■ Exercise directions ■
Copy all records exactly; omit pictures.

■ Collected data ■
********************

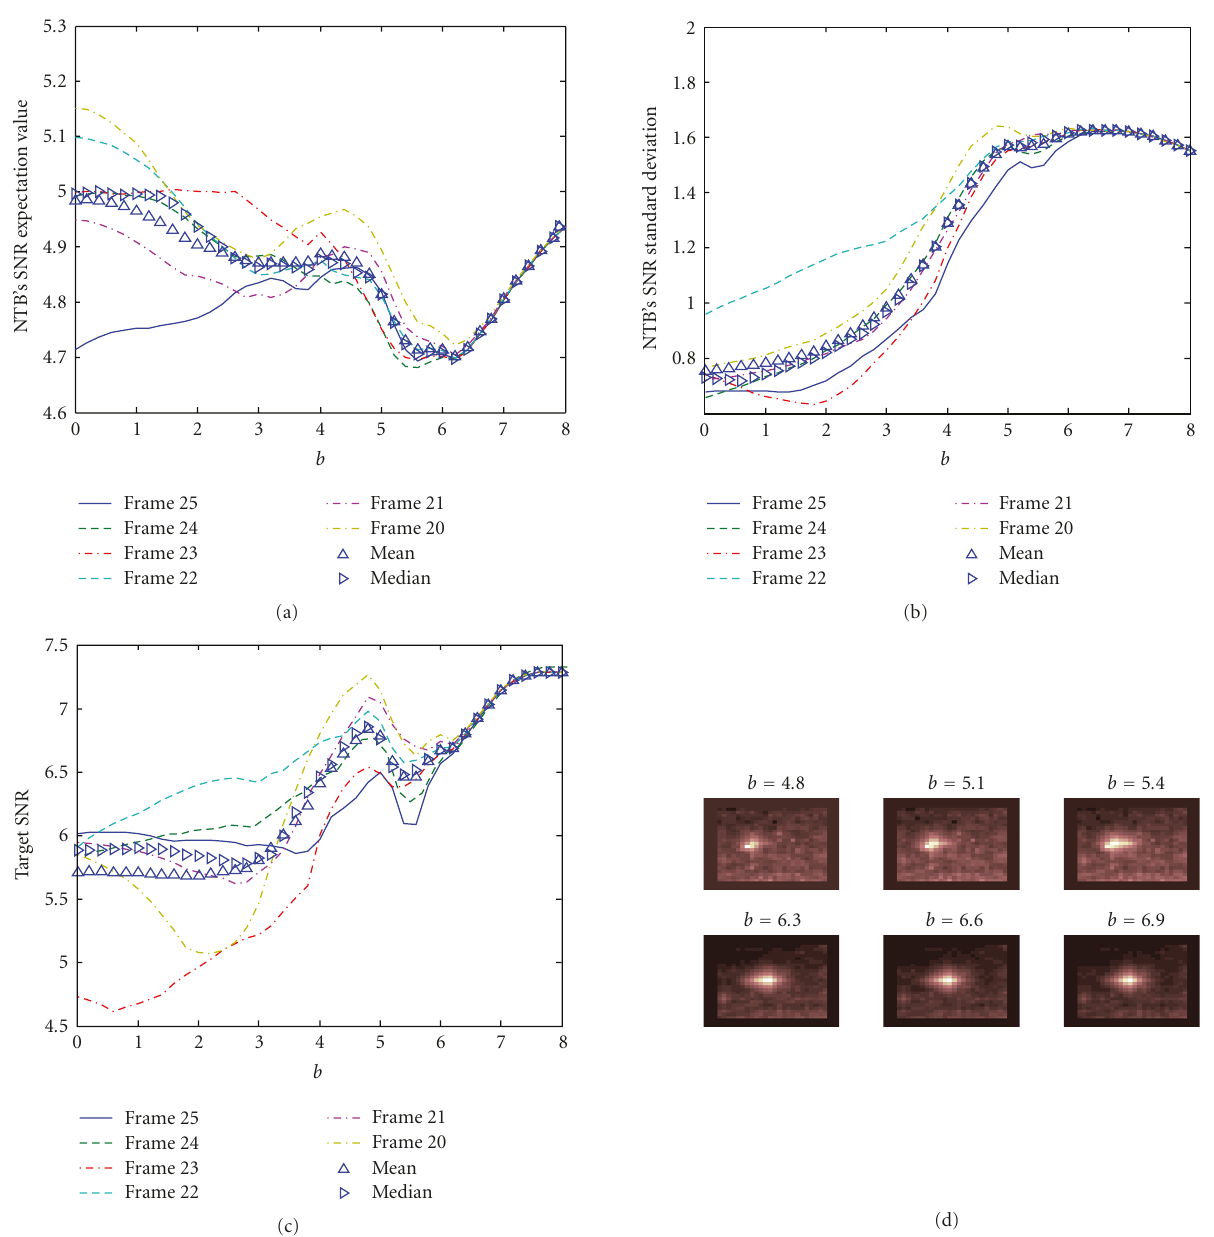
Figure 10: NA23A sequence preliminary results; g = 0, Max Numbers = 5. (a) Standard deviation of NTB’s SNR, (b) expectation value of NTB’s SNR, (c) TB’s SNR, and (d) last-processed frame (25th) for various values of b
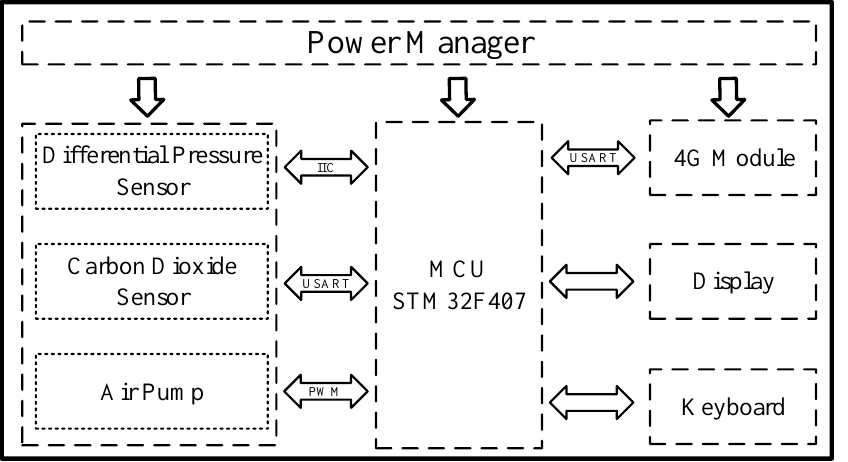
Figure 2. Embedded system of the handheld device. The microcontroller unit (MCU) communicates with the differential pressure sensor via Inter-Integrated Circuit (IIC) protocol, with the carbon dioxide sensor via Universal Synchronous/Asynchronous Receiver/Transmitter (USART) protocol, and the air pump control via pulse-width modulation (PWM) wave.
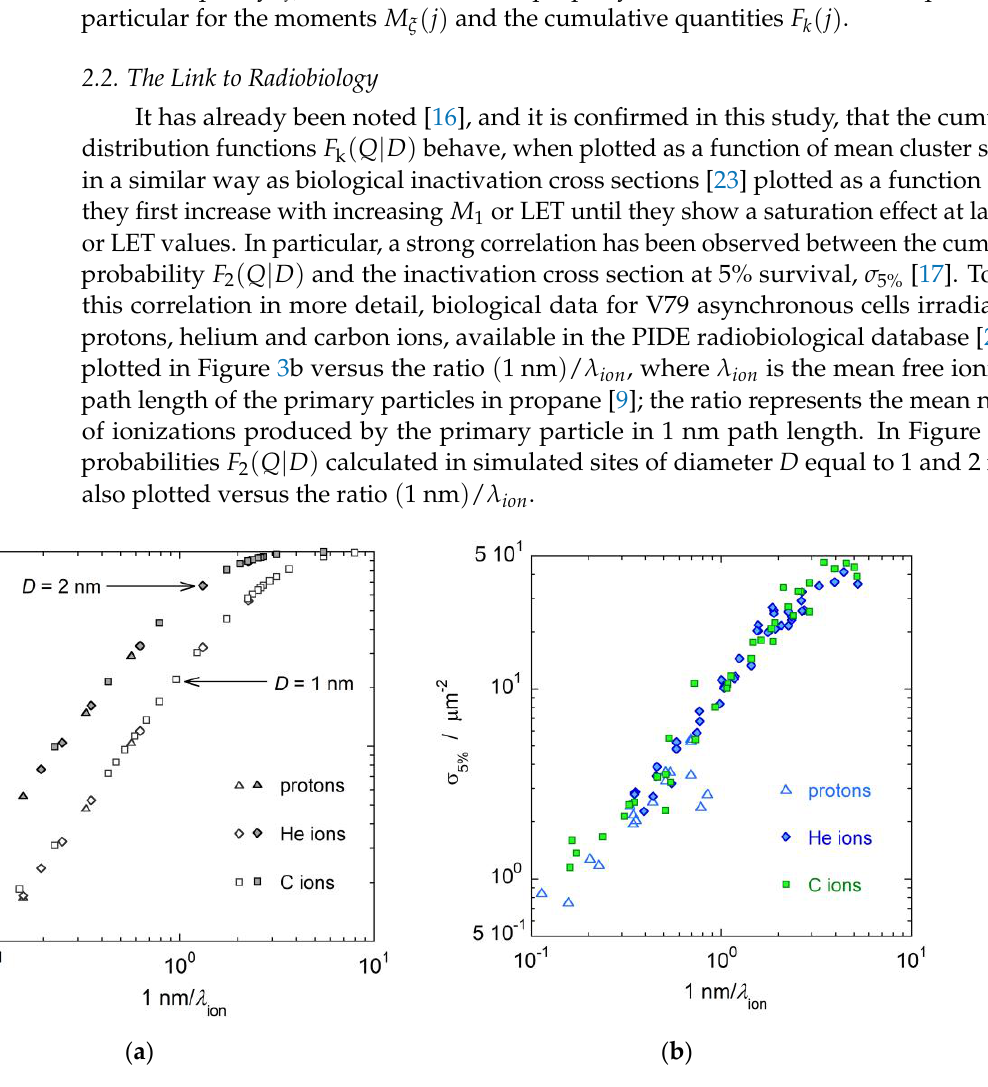
Figure 3. ( a ): The cumulative probabilities 𝐹 2 (𝑄) , calculated in target volumes with D = 1 nm and D = 2 nm, are plotted versus the ratio (1 nm)/𝜆 𝑖𝑜𝑛 . ( b ) The biological inactivation cross sections at 5% survival level for V79 cells irradiated by protons, helium and carbon ions [17], plotted versus the ratio (1 nm)/𝜆 𝑖𝑜𝑛 . See text for more details.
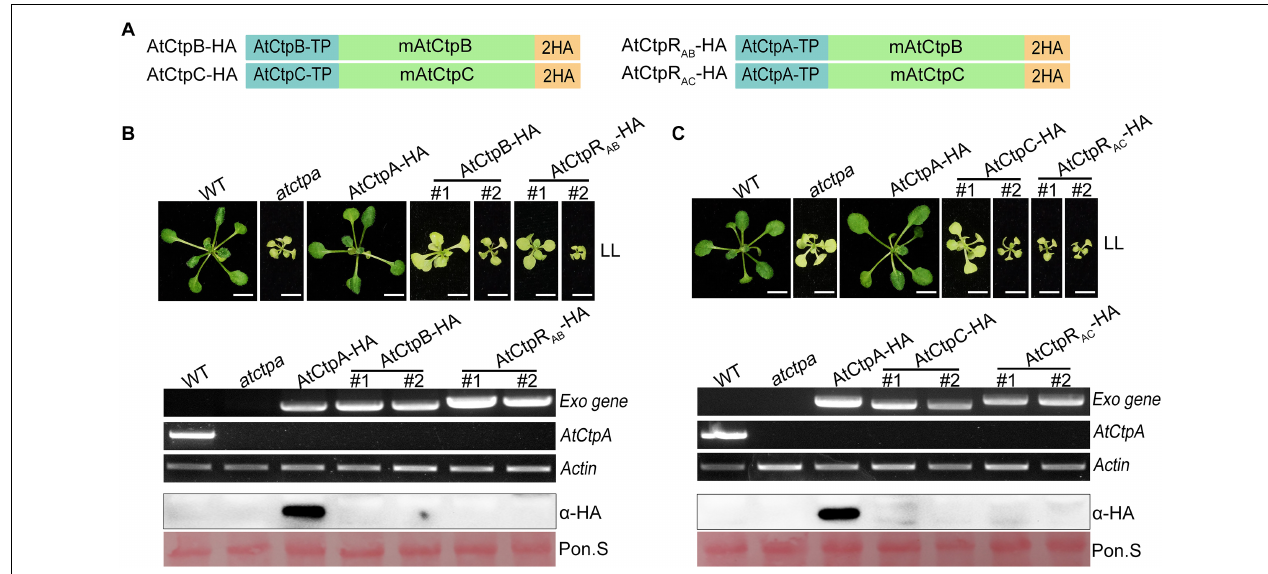
FIGURE 7 | The phenotype of atctpa plants carrying AtCtpB or AtCtpC driven by 35S promoter. (A) Schematic diagrams of AtCtpB-HA or AtCtpR AB - HA and AtCtpC-HA or AtCtpR AC - HA . AtCtpA-TP , AtCtpB-TP , and AtCtpC-TP are the chloroplast transit peptides of the corresponding AtCtp proteins; mAtCtpB and mAtCtpC represent the mature proteins; 2HA indicates a double hemagglutinin tag. (B,C) Ectopic expressions of AtCtpB-HA or AtCtpR AB -HA and AtCtpC-HA or AtCtpR AC -HA in the atctpa mutant. CaMV 35S promoter-driven AtCtpB-HA or AtCtpR AB -HA and AtCtpC-HA or AtCtpR AC -HA were transformed into the atctpa mutant through the Agrobacterium-mediated method. Upper panels in (B,C) the plants were grown on 1/2 MS with 1% sucrose under continuous low light (LL, 25 µ mol/s/m 2 ) for 3 weeks; #1 and #2 indicate two independent transgenic lines. Scale bars represent 0.5 cm. Lower panels in (B,C) expression of exogenous transgenes ( Exo ) in transgenic plants were examined at RNA (top three images) and protein (bottom two images) levels by semi qRT-PCR and immunoblot analysis. For semi qRT-PCR analysis, expressions of the endogenous AtCtpA gene in transgenic plants was used for confirming backgrounds, and expression of the housekeeping gene Actin 2 ( AT3G18780 ) was used as quantity control. For immunoblot analyses, the filters stained with Ponceau S (Pon. S) were used as loading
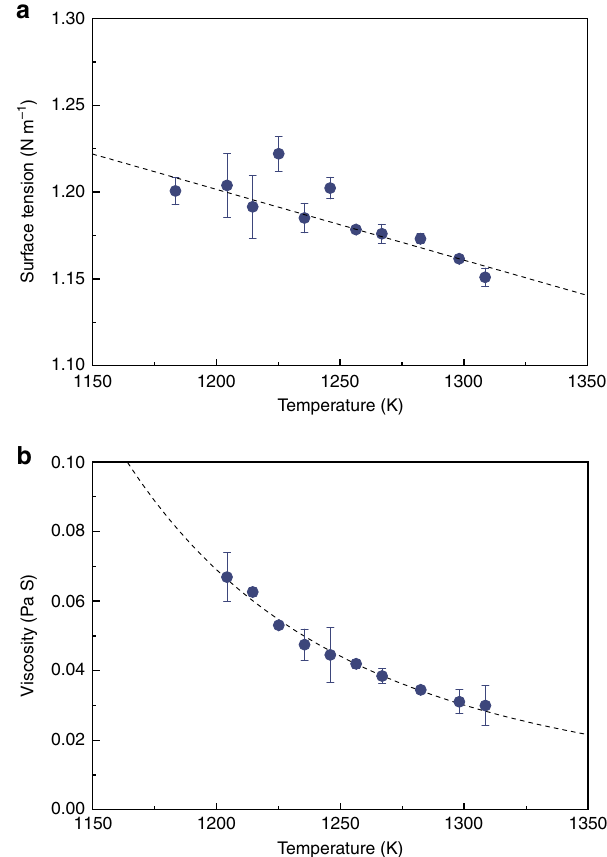
Fig. 1 Thermophysical properties of the bulk-metallic glass. a Surface tension ( γ ) and b viscosity ( η ) of the Zr 46 Cu 30.14 Ag 8.36 Al 8 Be 7.5 BMG- forming alloy melt measured by electrostatic levitation (ESL) over the temperature range from 1180 to 1310 K. The surface tension decreases by a mere 5% over the temperature range, while the viscosity for the melt decreases by ~50% with increasing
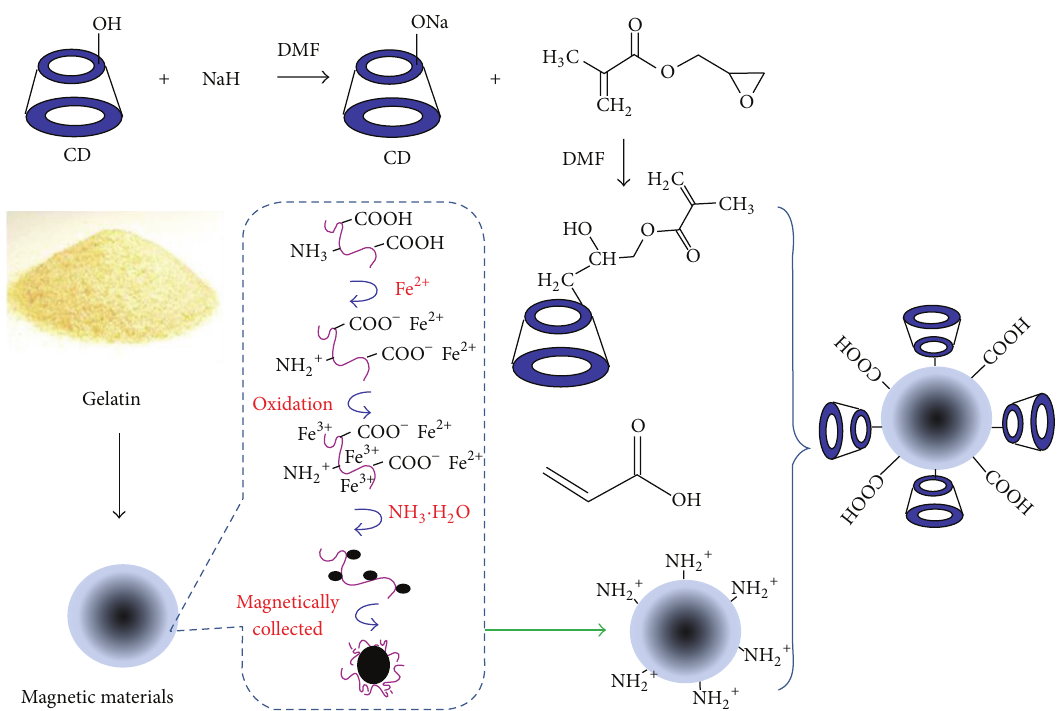
Figure 1: The schematic illustration of the preparation of magnetic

********************

■ Answer to the problem ■
Figure 10: NA23A sequence preliminary results; g = 0, Max Numbers = 5. (a) Standard deviation of NTB’s SNR, (b) expectation value of NTB’s SNR, (c) TB’s SNR, and (d) last-processed frame (25th) for various values of b
Figure 2. Embedded system of the handheld device. The microcontroller unit (MCU) communicates with the differential pressure sensor via Inter-Integrated Circuit (IIC) protocol, with the carbon dioxide sensor via Universal Synchronous/Asynchronous Receiver/Transmitter (USART) protocol, and the air pump control via pulse-width modulation (PWM) wave.
Figure 3. ( a ): The cumulative probabilities 𝐹 2 (𝑄) , calculated in target volumes with D = 1 nm and D = 2 nm, are plotted versus the ratio (1 nm)/𝜆 𝑖𝑜𝑛 . ( b ) The biological inactivation cross sections at 5% survival level for V79 cells irradiated by protons, helium and carbon ions [17], plotted versus the ratio (1 nm)/𝜆 𝑖𝑜𝑛 . See text for more details.
FIGURE 7 | The phenotype of atctpa plants carrying AtCtpB or AtCtpC driven by 35S promoter. (A) Schematic diagrams of AtCtpB-HA or AtCtpR AB - HA and AtCtpC-HA or AtCtpR AC - HA . AtCtpA-TP , AtCtpB-TP , and AtCtpC-TP are the chloroplast transit peptides of the corresponding AtCtp proteins; mAtCtpB and mAtCtpC represent the mature proteins; 2HA indicates a double hemagglutinin tag. (B,C) Ectopic expressions of AtCtpB-HA or AtCtpR AB -HA and AtCtpC-HA or AtCtpR AC -HA in the atctpa mutant. CaMV 35S promoter-driven AtCtpB-HA or AtCtpR AB -HA and AtCtpC-HA or AtCtpR AC -HA were transformed into the atctpa mutant through the Agrobacterium-mediated method. Upper panels in (B,C) the plants were grown on 1/2 MS with 1% sucrose under continuous low light (LL, 25 µ mol/s/m 2 ) for 3 weeks; #1 and #2 indicate two independent transgenic lines. Scale bars represent 0.5 cm. Lower panels in (B,C) expression of exogenous transgenes ( Exo ) in transgenic plants were examined at RNA (top three images) and protein (bottom two images) levels by semi qRT-PCR and immunoblot analysis. For semi qRT-PCR analysis, expressions of the endogenous AtCtpA gene in transgenic plants was used for confirming backgrounds, and expression of the housekeeping gene Actin 2 ( AT3G18780 ) was used as quantity control. For immunoblot analyses, the filters stained with Ponceau S (Pon. S) were used as loading
Fig. 1 Thermophysical properties of the bulk-metallic glass. a Surface tension ( γ ) and b viscosity ( η ) of the Zr 46 Cu 30.14 Ag 8.36 Al 8 Be 7.5 BMG- forming alloy melt measured by electrostatic levitation (ESL) over the temperature range from 1180 to 1310 K. The surface tension decreases by a mere 5% over the temperature range, while the viscosity for the melt decreases by ~50% with increasing
Figure 1: The schematic illustration of the preparation of magnetic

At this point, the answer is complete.